Voici un extrait de l'article de Colette Poggi, paru dans le numéro 106 de la revue Infos Yoga.

Parole, saveur, mémoire : vâc, rasa, smriti
Trois notions-clefs au cœur
de la littérature épique indienne

Colette Poggi

L’Inde est riche d’une antique tradition orale infiniment diverse, qu’il s’agisse de textes sacrés
tels les Veda ou d’œuvres littéraires comme les poèmes épiques connus sous les noms de Mahâbhârata ou de Râmâyana. Situés généralement entre 400 av. n. è. et 200 de notre ère, ces monuments de la littérature indienne continuent de passionner aujourd’hui tous les hindous, comme s’ils demeuraient à jamais contemporains et que la présence de héros et héroïnes continuait de peupler leur existence, leurs fêtes, leur univers onirique, leur imaginaire.

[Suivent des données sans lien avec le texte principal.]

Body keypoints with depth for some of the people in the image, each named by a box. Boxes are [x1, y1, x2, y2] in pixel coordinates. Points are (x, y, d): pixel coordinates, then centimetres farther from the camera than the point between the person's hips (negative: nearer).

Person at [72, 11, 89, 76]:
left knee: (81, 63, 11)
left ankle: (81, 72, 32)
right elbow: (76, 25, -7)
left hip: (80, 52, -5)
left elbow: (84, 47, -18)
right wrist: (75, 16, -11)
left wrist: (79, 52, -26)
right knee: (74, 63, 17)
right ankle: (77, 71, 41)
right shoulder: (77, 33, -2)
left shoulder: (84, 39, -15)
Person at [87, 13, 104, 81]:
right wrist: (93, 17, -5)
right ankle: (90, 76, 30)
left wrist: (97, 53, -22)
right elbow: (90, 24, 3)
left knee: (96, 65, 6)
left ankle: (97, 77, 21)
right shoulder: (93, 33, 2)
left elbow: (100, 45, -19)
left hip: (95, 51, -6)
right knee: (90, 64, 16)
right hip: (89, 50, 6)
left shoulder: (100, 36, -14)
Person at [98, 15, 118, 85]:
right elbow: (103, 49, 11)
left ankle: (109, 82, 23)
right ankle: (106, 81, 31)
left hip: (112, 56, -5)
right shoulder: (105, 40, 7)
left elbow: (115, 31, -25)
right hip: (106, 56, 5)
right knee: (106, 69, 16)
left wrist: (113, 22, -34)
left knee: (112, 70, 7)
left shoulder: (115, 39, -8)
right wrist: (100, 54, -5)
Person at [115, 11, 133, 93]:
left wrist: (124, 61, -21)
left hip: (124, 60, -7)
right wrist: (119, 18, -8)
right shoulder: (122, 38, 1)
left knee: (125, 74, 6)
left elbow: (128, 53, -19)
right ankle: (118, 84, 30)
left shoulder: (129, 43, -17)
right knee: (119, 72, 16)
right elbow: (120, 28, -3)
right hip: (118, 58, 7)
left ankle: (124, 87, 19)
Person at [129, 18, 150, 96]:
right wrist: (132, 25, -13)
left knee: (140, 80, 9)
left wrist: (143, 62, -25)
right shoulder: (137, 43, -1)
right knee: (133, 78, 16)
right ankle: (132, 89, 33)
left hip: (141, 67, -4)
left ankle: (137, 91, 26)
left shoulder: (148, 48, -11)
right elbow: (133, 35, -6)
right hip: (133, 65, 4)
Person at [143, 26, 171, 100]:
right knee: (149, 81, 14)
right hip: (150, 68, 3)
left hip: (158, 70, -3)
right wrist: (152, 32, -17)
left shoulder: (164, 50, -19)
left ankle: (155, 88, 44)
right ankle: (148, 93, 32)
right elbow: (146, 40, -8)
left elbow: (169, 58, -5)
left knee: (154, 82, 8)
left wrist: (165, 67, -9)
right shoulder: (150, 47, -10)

Ils ne cessent de sculpter une mémoire partagée donnant vie et couleur au dharma,
la loi socio-cosmique du bon ordre des choses :

« Telle est l’essence du dharma : ne fais pas aux autres ce qui te causerait de la peine »
(Mahâbhârata, V.15, 17).

Pour le philosophe médiéval du Cachemire Abhinavagupta, les épopées se caractérisent par « ce charme puissant grâce auquel s’infuse dans le cœur des gens simples les préceptes sur la conduite à tenir (figurée par Râma) et celle à rejeter (incarnée par Râvana). » Abhinava- Bhâratî - glose du Natya Shâstra IV.263.

Les innombrables œuvres composant la littérature orale de l’Inde sont peuplées d’hommes mais aussi de dieux, de démons, et accordent la parole aux animaux, aux végétaux, aux grands éléments, océan, terre, vent…

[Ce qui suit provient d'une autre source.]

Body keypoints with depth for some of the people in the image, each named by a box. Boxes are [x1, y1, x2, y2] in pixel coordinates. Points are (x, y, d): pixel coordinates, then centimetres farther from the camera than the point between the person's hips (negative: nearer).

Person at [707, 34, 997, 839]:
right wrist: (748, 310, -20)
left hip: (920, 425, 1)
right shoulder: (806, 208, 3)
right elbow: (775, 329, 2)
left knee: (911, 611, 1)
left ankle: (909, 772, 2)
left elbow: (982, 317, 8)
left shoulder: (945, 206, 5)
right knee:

Chaque texte, à sa manière, est véhicule d’une « parole » (vâc) vivante, douée d’une saveur (rasa) spécifique, et transmise d’âge en âge, grâce à un tissage (tantu *) de mémoire (smriti). La tradition orale, transmise de maître à disciple, de conteur à auditeur, forme ainsi le creuset d’une culture tout à la fois enracinée dans un cadre mythologique immémorial et sans cesse revivifiée par l’inventivité de ses acteurs.
Cette transmission vivante est toujours sensible dans les villages, les temples, les ashrams, pour la danse, la musique, le yoga, la philosophie, etc.

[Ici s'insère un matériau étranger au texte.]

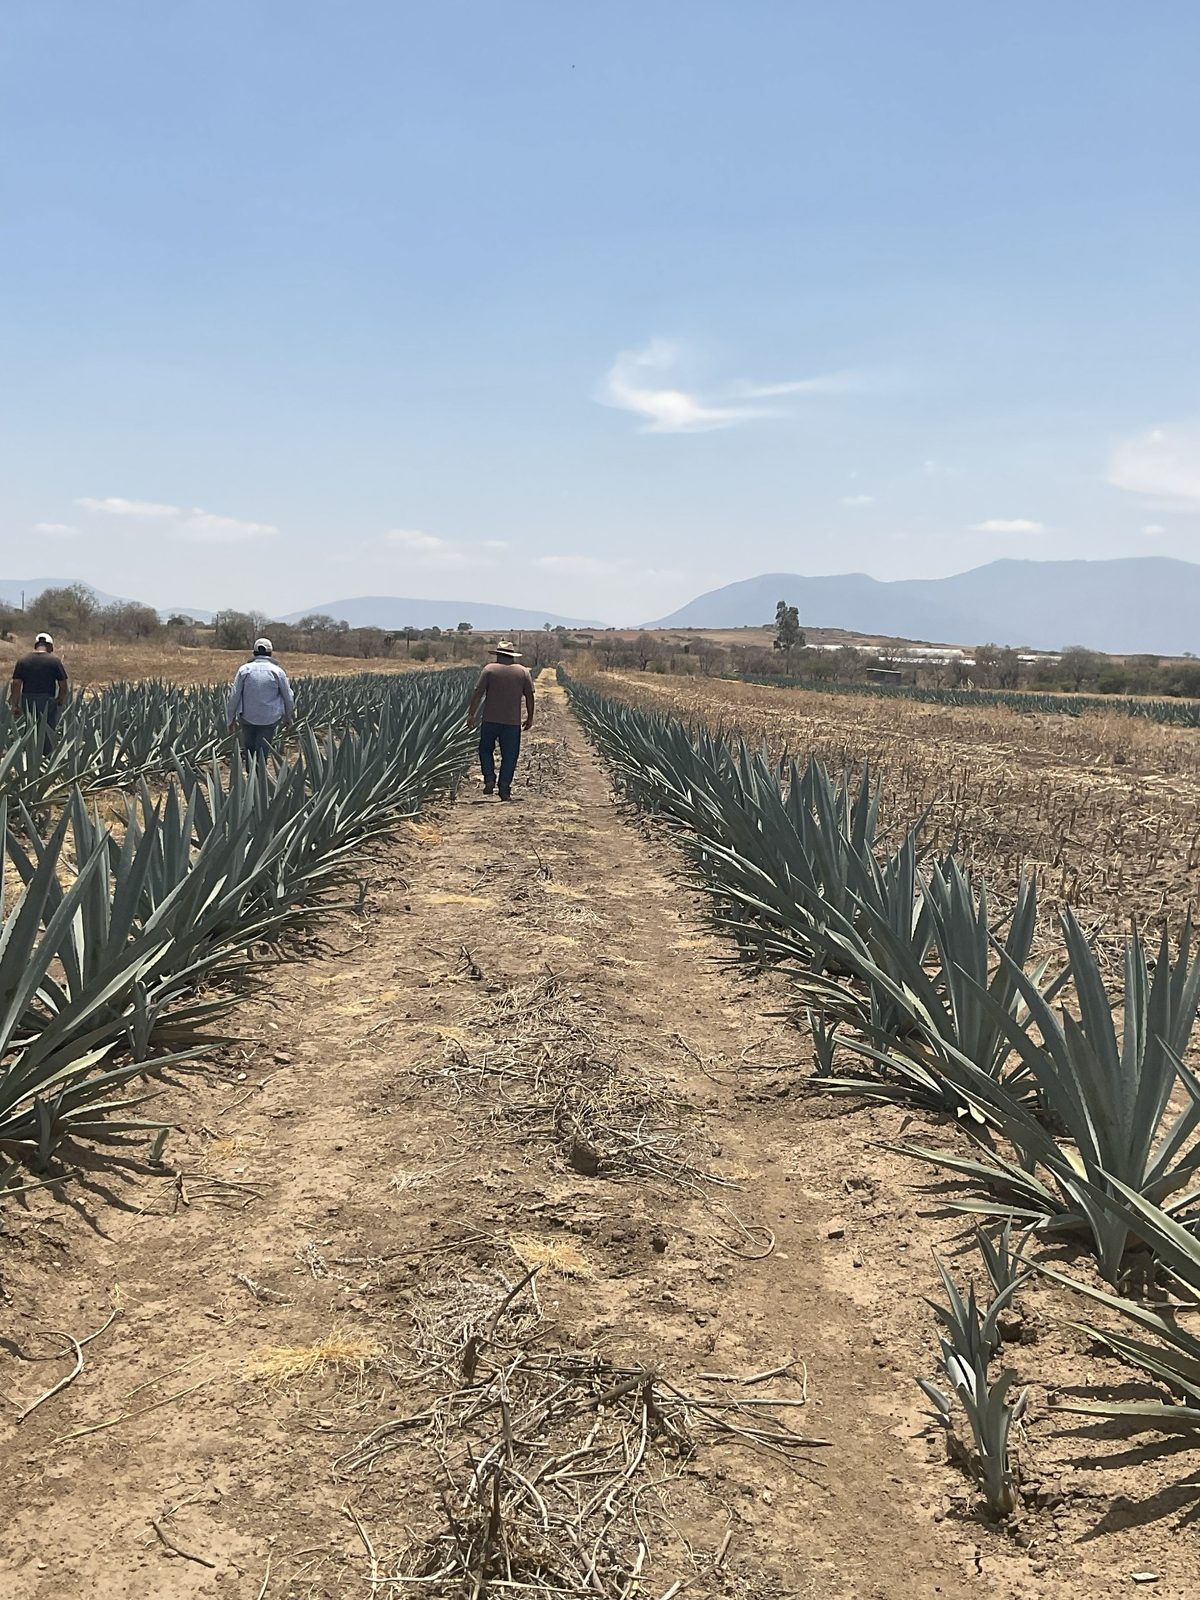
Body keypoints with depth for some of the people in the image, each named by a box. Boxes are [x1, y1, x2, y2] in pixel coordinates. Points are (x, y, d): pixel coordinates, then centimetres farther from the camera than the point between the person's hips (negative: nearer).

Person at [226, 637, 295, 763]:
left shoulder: (244, 669, -3)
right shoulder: (278, 671, -4)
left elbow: (234, 695, -3)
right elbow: (288, 697, 2)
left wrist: (231, 718, 7)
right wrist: (288, 717, 17)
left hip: (248, 717, 0)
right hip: (270, 718, 0)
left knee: (249, 748, 18)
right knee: (262, 752, 6)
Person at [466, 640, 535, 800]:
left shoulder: (489, 669, -2)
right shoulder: (522, 671, 5)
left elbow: (478, 693, -5)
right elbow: (529, 696, 5)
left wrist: (471, 714, 0)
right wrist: (530, 718, 14)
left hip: (491, 719, -1)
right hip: (513, 721, 1)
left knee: (486, 750, 15)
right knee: (509, 755, 6)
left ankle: (489, 780, 1)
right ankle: (504, 787, 2)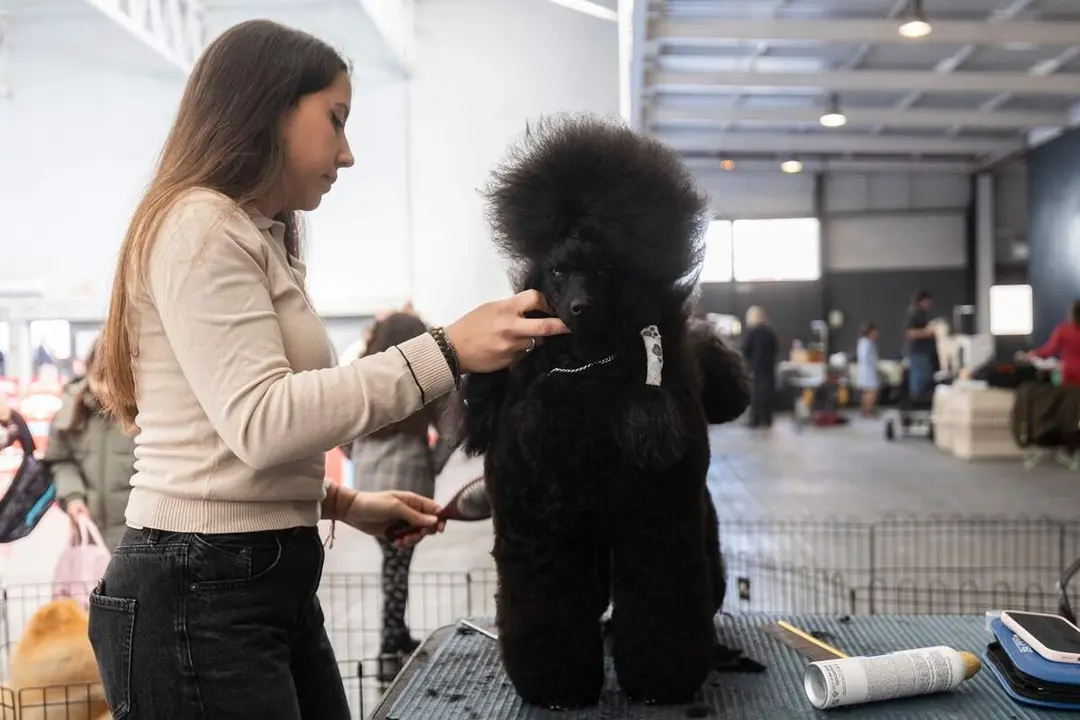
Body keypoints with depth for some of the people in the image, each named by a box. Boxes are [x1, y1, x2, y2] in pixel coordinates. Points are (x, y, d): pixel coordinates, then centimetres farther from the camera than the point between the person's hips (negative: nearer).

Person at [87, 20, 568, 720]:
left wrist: (343, 503, 10)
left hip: (273, 581, 9)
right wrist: (446, 352, -26)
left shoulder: (257, 240, 18)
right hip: (198, 596, -9)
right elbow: (258, 422, -23)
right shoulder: (199, 227, -11)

Si, en Inde comme ailleurs, tout art doit son existence à une mémoire partagée et fécondée par la créativité, il faut reconnaître le statut original accordé à la parole, depuis le Veda, dans le pays de Bhârata**.

Ces trois notions-clefs de la littérature épique indienne, parole-saveur-mémoire, cachent une immense richesse d’intuitions imagées qui ne se révèle qu’en allant au cœur des mots sanskrits et des traités. Souvent surprenantes pour celui qui en entend parler pour la première fois, ces idées conquièrent aisément par leur simplicité et leur profondeur si on les reçoit sans préjugé.

[...]
* Tantu : le tissage dans son énergie dynamique, non en tant qu’objet inerte.
** Bhârata : l’Inde, du nom de l’ancêtre mythique Bharata.